Items listed in a dataset -
------------------------

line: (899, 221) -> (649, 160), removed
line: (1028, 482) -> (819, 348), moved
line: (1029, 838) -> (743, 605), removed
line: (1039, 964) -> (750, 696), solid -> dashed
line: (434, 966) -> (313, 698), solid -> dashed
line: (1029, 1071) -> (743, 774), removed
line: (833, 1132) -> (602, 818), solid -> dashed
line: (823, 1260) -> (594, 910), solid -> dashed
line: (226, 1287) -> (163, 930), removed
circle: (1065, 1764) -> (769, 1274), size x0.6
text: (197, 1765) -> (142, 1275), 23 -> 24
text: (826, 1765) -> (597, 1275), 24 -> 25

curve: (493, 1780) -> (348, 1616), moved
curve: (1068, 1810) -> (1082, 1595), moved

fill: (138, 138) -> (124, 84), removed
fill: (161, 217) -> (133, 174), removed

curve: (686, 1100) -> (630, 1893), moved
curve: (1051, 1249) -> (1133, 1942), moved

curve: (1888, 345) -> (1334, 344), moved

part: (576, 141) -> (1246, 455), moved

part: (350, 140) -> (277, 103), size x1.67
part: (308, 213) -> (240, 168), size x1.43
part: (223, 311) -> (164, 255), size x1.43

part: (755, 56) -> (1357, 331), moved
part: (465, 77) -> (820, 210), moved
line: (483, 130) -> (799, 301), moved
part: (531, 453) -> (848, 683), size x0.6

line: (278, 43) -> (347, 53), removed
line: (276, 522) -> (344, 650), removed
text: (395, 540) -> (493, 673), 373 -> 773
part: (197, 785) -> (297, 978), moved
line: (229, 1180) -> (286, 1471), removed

------------------------

What to produce - Keeping every word and mark as it is, print the entries above.

Answer to the problem -
line: (899, 221) -> (649, 160), removed
line: (1028, 482) -> (819, 348), moved
line: (1029, 838) -> (743, 605), removed
line: (1039, 964) -> (750, 696), solid -> dashed
line: (434, 966) -> (313, 698), solid -> dashed
line: (1029, 1071) -> (743, 774), removed
line: (833, 1132) -> (602, 818), solid -> dashed
line: (823, 1260) -> (594, 910), solid -> dashed
line: (226, 1287) -> (163, 930), removed
circle: (1065, 1764) -> (769, 1274), size x0.6
text: (197, 1765) -> (142, 1275), 23 -> 24
text: (826, 1765) -> (597, 1275), 24 -> 25

curve: (493, 1780) -> (348, 1616), moved
curve: (1068, 1810) -> (1082, 1595), moved

fill: (138, 138) -> (124, 84), removed
fill: (161, 217) -> (133, 174), removed

curve: (686, 1100) -> (630, 1893), moved
curve: (1051, 1249) -> (1133, 1942), moved

curve: (1888, 345) -> (1334, 344), moved

part: (576, 141) -> (1246, 455), moved

part: (350, 140) -> (277, 103), size x1.67
part: (308, 213) -> (240, 168), size x1.43
part: (223, 311) -> (164, 255), size x1.43

part: (755, 56) -> (1357, 331), moved
part: (465, 77) -> (820, 210), moved
line: (483, 130) -> (799, 301), moved
part: (531, 453) -> (848, 683), size x0.6

line: (278, 43) -> (347, 53), removed
line: (276, 522) -> (344, 650), removed
text: (395, 540) -> (493, 673), 373 -> 773
part: (197, 785) -> (297, 978), moved
line: (229, 1180) -> (286, 1471), removed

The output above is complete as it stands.